----- Provided records

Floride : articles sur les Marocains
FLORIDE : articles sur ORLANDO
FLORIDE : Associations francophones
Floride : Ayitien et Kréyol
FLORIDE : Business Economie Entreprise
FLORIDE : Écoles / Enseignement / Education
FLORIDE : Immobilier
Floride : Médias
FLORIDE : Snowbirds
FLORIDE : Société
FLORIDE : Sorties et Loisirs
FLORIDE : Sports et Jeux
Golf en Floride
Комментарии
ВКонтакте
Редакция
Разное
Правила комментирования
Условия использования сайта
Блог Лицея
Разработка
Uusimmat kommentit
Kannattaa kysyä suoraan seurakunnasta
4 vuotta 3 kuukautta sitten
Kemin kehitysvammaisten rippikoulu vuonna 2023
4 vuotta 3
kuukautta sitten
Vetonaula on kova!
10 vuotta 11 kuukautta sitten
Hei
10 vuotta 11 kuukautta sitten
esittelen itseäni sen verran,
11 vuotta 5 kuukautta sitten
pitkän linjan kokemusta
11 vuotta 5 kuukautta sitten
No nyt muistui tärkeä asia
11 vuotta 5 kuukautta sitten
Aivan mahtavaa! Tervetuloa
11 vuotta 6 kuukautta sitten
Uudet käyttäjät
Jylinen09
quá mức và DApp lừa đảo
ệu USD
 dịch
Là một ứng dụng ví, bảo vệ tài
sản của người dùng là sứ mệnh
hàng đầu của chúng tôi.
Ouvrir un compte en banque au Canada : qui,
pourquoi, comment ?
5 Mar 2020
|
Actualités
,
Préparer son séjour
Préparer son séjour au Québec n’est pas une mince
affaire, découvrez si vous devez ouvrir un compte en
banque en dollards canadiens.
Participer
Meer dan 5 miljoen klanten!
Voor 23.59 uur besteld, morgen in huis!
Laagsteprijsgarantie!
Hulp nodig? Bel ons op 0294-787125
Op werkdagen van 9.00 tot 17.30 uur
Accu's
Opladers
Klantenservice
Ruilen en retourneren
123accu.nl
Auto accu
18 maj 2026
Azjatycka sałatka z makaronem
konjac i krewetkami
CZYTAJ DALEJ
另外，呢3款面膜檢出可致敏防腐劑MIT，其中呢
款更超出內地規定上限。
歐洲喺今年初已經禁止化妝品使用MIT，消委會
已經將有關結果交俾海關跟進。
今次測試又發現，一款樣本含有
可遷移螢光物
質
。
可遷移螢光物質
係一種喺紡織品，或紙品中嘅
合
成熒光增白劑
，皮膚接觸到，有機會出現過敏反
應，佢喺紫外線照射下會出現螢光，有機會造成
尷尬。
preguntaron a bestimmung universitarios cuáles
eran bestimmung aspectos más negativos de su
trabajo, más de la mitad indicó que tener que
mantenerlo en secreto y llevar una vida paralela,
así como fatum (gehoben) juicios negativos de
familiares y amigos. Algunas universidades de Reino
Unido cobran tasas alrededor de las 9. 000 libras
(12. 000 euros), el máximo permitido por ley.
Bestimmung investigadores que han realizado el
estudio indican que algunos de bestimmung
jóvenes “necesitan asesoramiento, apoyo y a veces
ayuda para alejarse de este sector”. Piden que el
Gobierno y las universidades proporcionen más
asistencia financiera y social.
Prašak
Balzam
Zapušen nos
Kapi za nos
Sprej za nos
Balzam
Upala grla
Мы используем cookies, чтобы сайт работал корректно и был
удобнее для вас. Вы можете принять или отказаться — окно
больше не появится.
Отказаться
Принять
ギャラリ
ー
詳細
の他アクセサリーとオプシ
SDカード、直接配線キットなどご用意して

----------

What the task requires >> In this exercise, reproduce each line above exactly.

Solution for this exercise >>
Floride : articles sur les Marocains
FLORIDE : articles sur ORLANDO
FLORIDE : Associations francophones
Floride : Ayitien et Kréyol
FLORIDE : Business Economie Entreprise
FLORIDE : Écoles / Enseignement / Education
FLORIDE : Immobilier
Floride : Médias
FLORIDE : Snowbirds
FLORIDE : Société
FLORIDE : Sorties et Loisirs
FLORIDE : Sports et Jeux
Golf en Floride
Комментарии
ВКонтакте
Редакция
Разное
Правила комментирования
Условия использования сайта
Блог Лицея
Разработка
Uusimmat kommentit
Kannattaa kysyä suoraan seurakunnasta
4 vuotta 3 kuukautta sitten
Kemin kehitysvammaisten rippikoulu vuonna 2023
4 vuotta 3
kuukautta sitten
Vetonaula on kova!
10 vuotta 11 kuukautta sitten
Hei
10 vuotta 11 kuukautta sitten
esittelen itseäni sen verran,
11 vuotta 5 kuukautta sitten
pitkän linjan kokemusta
11 vuotta 5 kuukautta sitten
No nyt muistui tärkeä asia
11 vuotta 5 kuukautta sitten
Aivan mahtavaa! Tervetuloa
11 vuotta 6 kuukautta sitten
Uudet käyttäjät
Jylinen09
quá mức và DApp lừa đảo
ệu USD
 dịch
Là một ứng dụng ví, bảo vệ tài
sản của người dùng là sứ mệnh
hàng đầu của chúng tôi.
Ouvrir un compte en banque au Canada : qui,
pourquoi, comment ?
5 Mar 2020
|
Actualités
,
Préparer son séjour
Préparer son séjour au Québec n’est pas une mince
affaire, découvrez si vous devez ouvrir un compte en
banque en dollards canadiens.
Participer
Meer dan 5 miljoen klanten!
Voor 23.59 uur besteld, morgen in huis!
Laagsteprijsgarantie!
Hulp nodig? Bel ons op 0294-787125
Op werkdagen van 9.00 tot 17.30 uur
Accu's
Opladers
Klantenservice
Ruilen en retourneren
123accu.nl
Auto accu
18 maj 2026
Azjatycka sałatka z makaronem
konjac i krewetkami
CZYTAJ DALEJ
另外，呢3款面膜檢出可致敏防腐劑MIT，其中呢
款更超出內地規定上限。
歐洲喺今年初已經禁止化妝品使用MIT，消委會
已經將有關結果交俾海關跟進。
今次測試又發現，一款樣本含有
可遷移螢光物
質
。
可遷移螢光物質
係一種喺紡織品，或紙品中嘅
合
成熒光增白劑
，皮膚接觸到，有機會出現過敏反
應，佢喺紫外線照射下會出現螢光，有機會造成
尷尬。
preguntaron a bestimmung universitarios cuáles
eran bestimmung aspectos más negativos de su
trabajo, más de la mitad indicó que tener que
mantenerlo en secreto y llevar una vida paralela,
así como fatum (gehoben) juicios negativos de
familiares y amigos. Algunas universidades de Reino
Unido cobran tasas alrededor de las 9. 000 libras
(12. 000 euros), el máximo permitido por ley.
Bestimmung investigadores que han realizado el
estudio indican que algunos de bestimmung
jóvenes “necesitan asesoramiento, apoyo y a veces
ayuda para alejarse de este sector”. Piden que el
Gobierno y las universidades proporcionen más
asistencia financiera y social.
Prašak
Balzam
Zapušen nos
Kapi za nos
Sprej za nos
Balzam
Upala grla
Мы используем cookies, чтобы сайт работал корректно и был
удобнее для вас. Вы можете принять или отказаться — окно
больше не появится.
Отказаться
Принять
ギャラリ
ー
詳細
の他アクセサリーとオプシ
SDカード、直接配線キットなどご用意して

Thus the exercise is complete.